DRESS CODES: How the Laws of Fashion Made History, by Richard Thompson Ford. (Simon & Schuster, $30.) Taking readers around the world from the 1200s to today, Ford embarks on an ambitious and comprehensive exploration of how fashion has been used by people both with and without money and power. “To help readers understand why we dress the way we do, Ford chronicles the fashion crimes of various eras,” Tariro Mzezewa writes in her review, “illustrating the rigidity and cruelty of social norms as enforced through sartorial laws. Joan of Arc, Ford reminds us, was tried and burned for heresy, in part because she violated religious morality by wearing men’s clothing.”
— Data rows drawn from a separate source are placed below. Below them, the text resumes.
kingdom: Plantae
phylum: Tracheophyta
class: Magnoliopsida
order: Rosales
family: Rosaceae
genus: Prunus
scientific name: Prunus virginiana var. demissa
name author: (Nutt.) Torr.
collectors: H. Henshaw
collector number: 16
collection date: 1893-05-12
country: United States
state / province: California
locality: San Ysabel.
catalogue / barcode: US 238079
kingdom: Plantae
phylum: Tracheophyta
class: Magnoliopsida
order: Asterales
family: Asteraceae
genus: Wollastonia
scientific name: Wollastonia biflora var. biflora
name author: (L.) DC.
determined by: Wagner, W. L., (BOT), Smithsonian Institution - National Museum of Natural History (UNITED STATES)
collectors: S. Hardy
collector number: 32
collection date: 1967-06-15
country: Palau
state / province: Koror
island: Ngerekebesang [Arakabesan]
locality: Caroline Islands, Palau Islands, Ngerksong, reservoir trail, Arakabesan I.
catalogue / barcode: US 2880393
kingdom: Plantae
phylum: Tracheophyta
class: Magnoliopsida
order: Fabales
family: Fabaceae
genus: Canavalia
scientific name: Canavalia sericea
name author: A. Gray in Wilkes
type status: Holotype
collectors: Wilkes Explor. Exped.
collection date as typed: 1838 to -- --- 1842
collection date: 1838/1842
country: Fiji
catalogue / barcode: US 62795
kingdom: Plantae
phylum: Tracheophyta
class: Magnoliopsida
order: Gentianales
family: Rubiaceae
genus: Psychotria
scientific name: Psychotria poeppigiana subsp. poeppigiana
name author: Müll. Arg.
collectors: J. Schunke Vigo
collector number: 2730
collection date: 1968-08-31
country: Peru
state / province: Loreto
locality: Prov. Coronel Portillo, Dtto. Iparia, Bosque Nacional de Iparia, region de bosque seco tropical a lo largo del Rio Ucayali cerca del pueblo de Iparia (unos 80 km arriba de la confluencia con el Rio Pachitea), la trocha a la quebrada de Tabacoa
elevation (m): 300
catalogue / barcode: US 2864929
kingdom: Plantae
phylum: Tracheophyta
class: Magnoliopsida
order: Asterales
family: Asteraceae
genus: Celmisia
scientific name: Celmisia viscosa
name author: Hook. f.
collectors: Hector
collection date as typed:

CONCRETE ROSE, by Angie Thomas. (Balzer + Bray, $19.99.) This Y.A. novel, a prequel to the popular “The Hate U Give,” follows its 17-year-old hero as he learns he’s going to become a father, considers leaving his gang and envisions his family legacy. Despite these challenges, a “familiar hum of collective care is woven throughout ‘Concrete Rose’ and showcases the full humanity of Black folks — and Black boys in particular,” Martha Tesema writes in her review.